レキシノワ6号では三浦半島と三浦一族を特集しています。三浦半島は相模中西部と房総半島の間に位置し、両方を結ぶ交通・経済・社会の結節点でした。横須賀市公郷町付近の発掘調査では古代の遺物が見つかっています。そこで今、曹源寺が建つ辺りをレポートしていきます。
御寺の案内板を見ると古くは宗元寺と号した。前身は奈良時代から平安時代初期に建てられたといわれ、往時は金堂・三重の塔・講堂などを備える一大寺院だったといいます。
かつてあった南大門の前を、衣笠栄町から大津方向へ延びる「古東海道」が通り、付近からは郡衙を想起させる遺跡が発掘されました。

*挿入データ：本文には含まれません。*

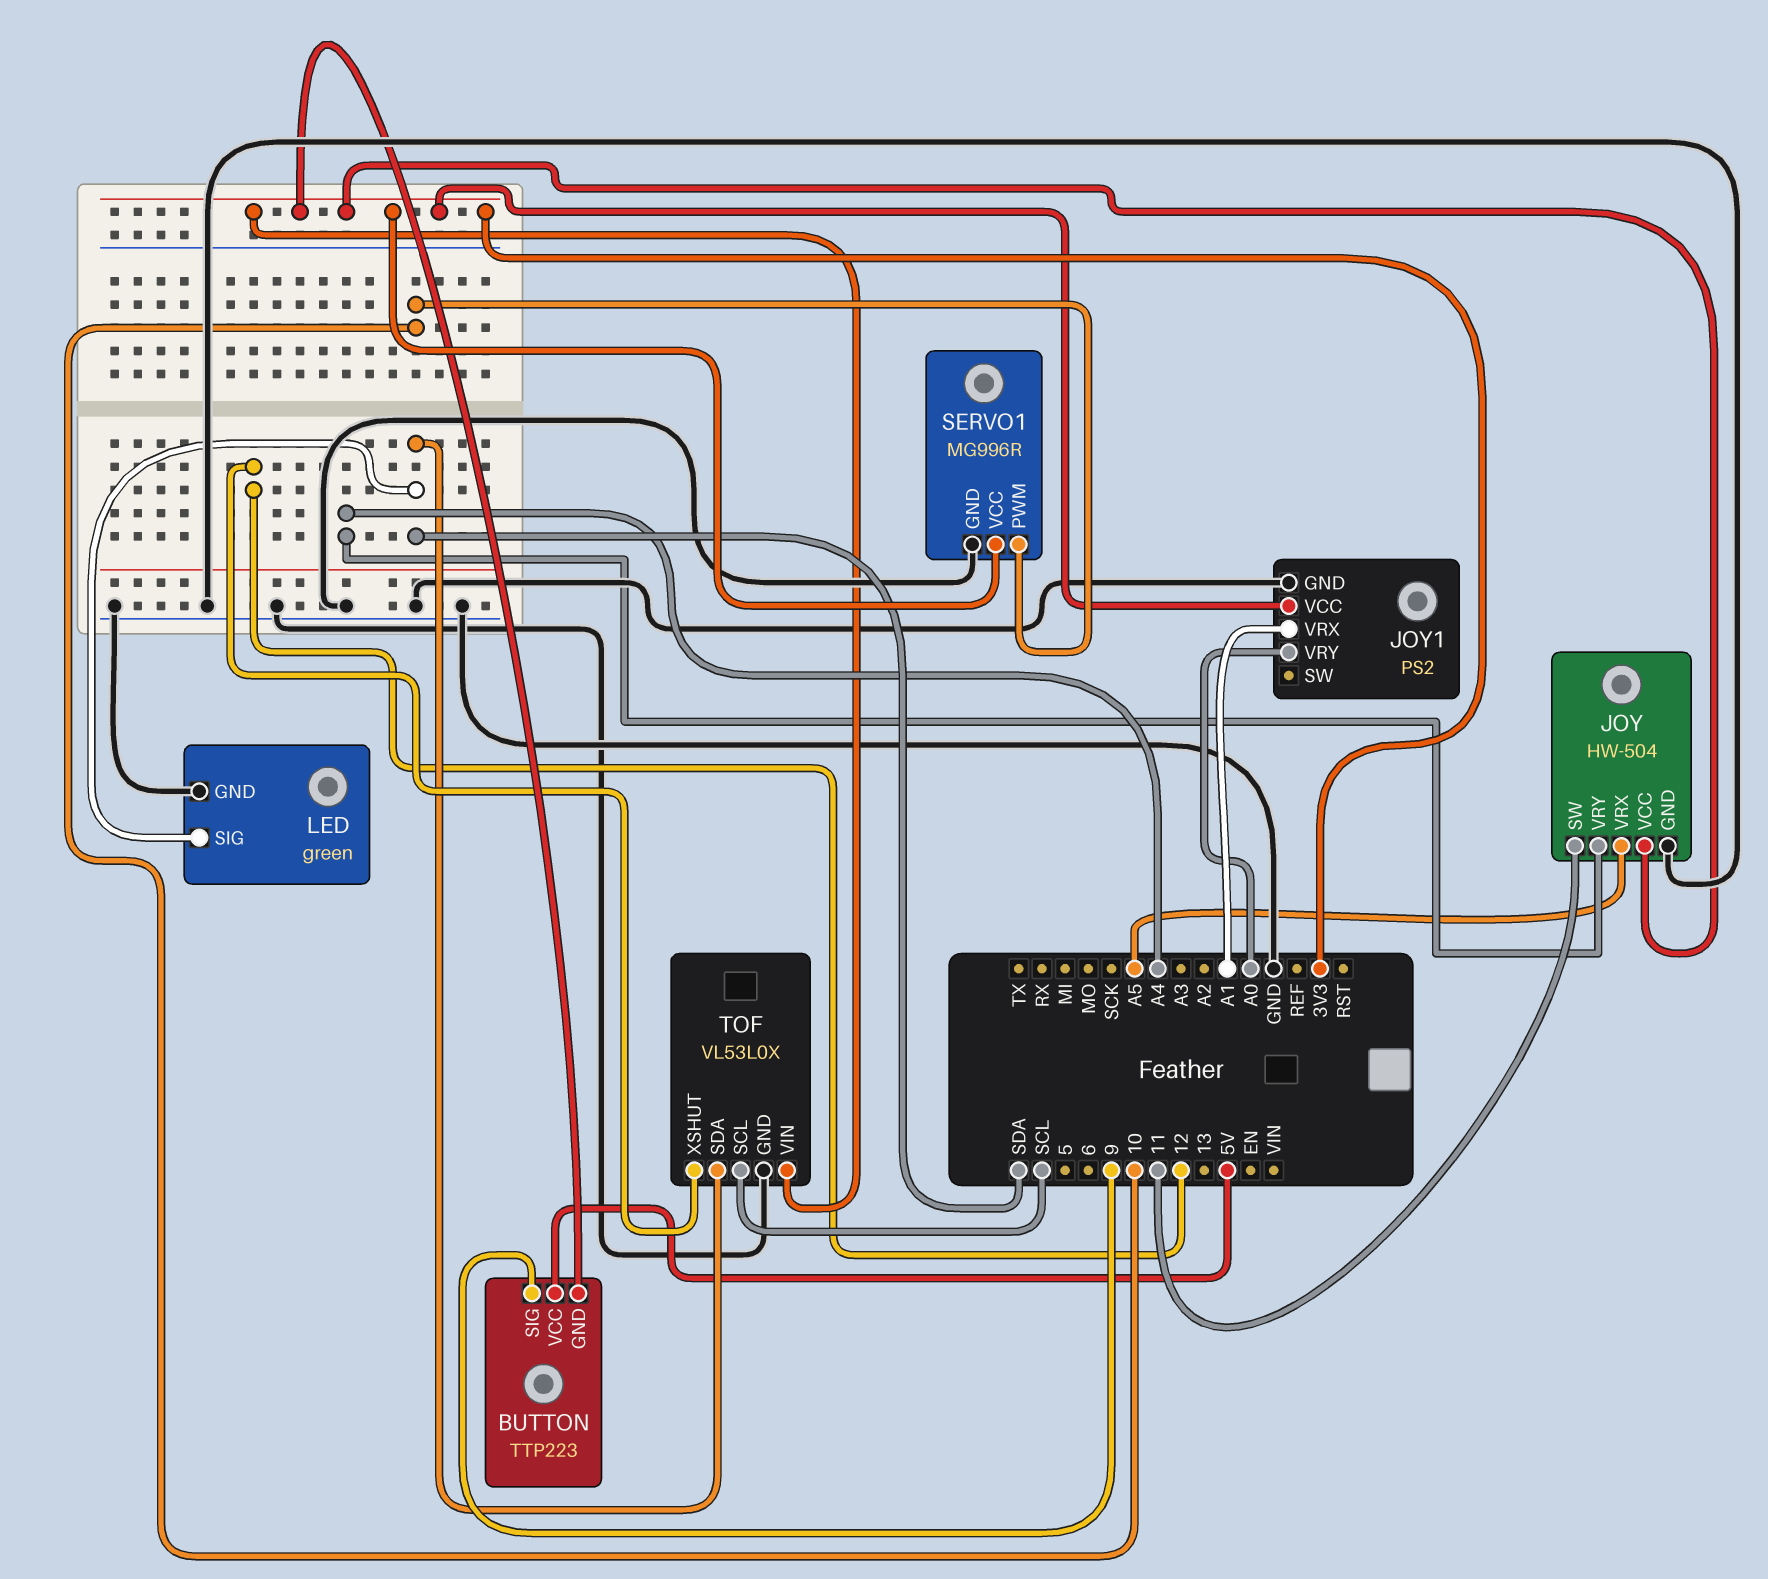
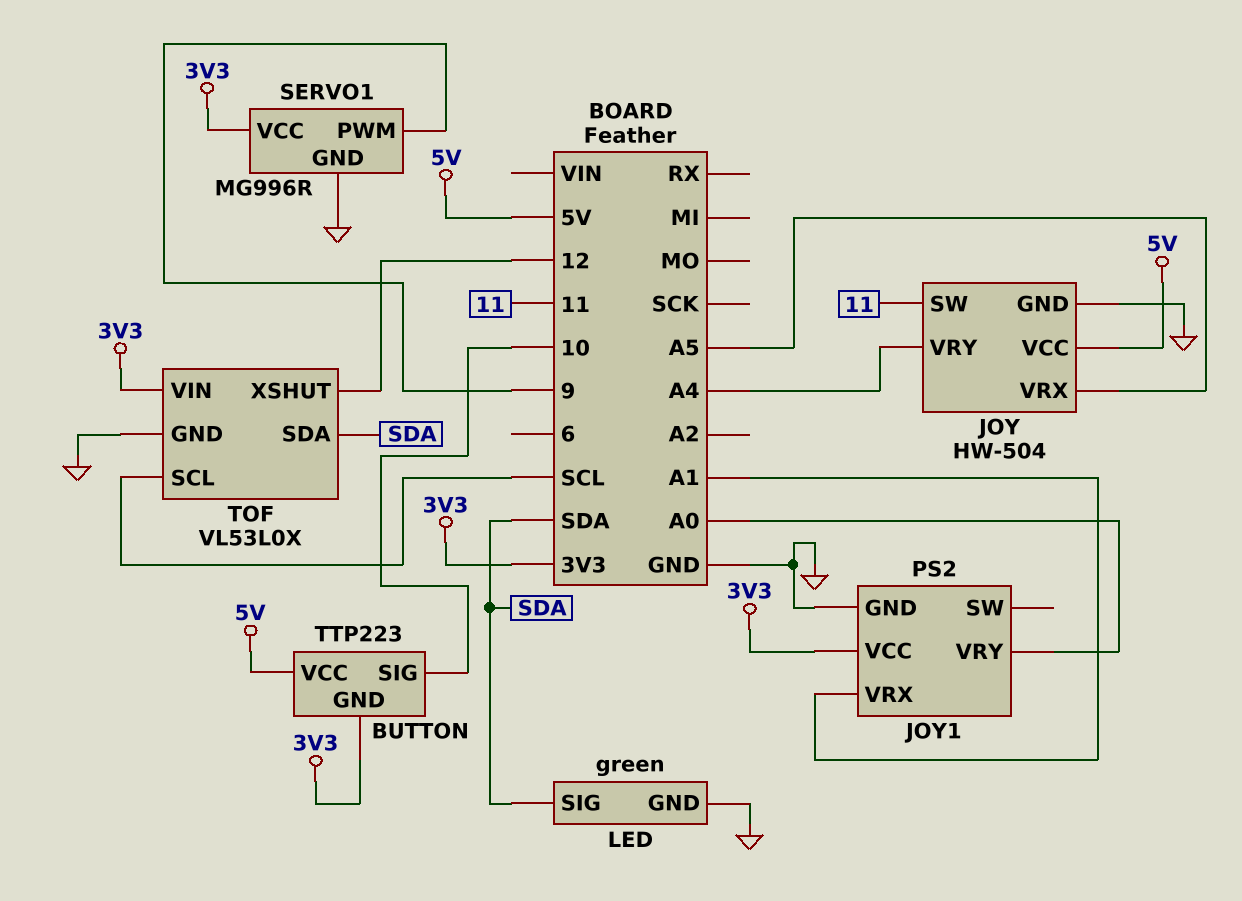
BUTTON pin SIG: 9 -> 10
JOY pin VCC: 3V3 -> 5V
SERVO1 pin PWM: 10 -> 9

「古東海道」は走水から房総半島に渡るルートと、古久里浜湾から渡るルートが提起されています。海の道は一つに絞ることは難しいと感じます。なぜなら海の道は潮流を利用するので、上りやすいルートは下りにくく、下りやすい所は上りにくいからです。また季節や時間帯により絶えず潮の流れは変動していた事も考えられます。地図で見る距離と違う遠近が存在したのではないでしょうか。
曹源寺の付近には公郷神社と久里浜湾へと続く平作川があります。公郷は走水と久里浜湾に向かう水陸の分岐点に位置しました。
曹源寺の墓域に立つと眼下に360度に近い景色が広がります。この下を古代の人々が往来していた。下から見上げる一大寺院は遥か遠くから目印となるランドマークだったと思われます。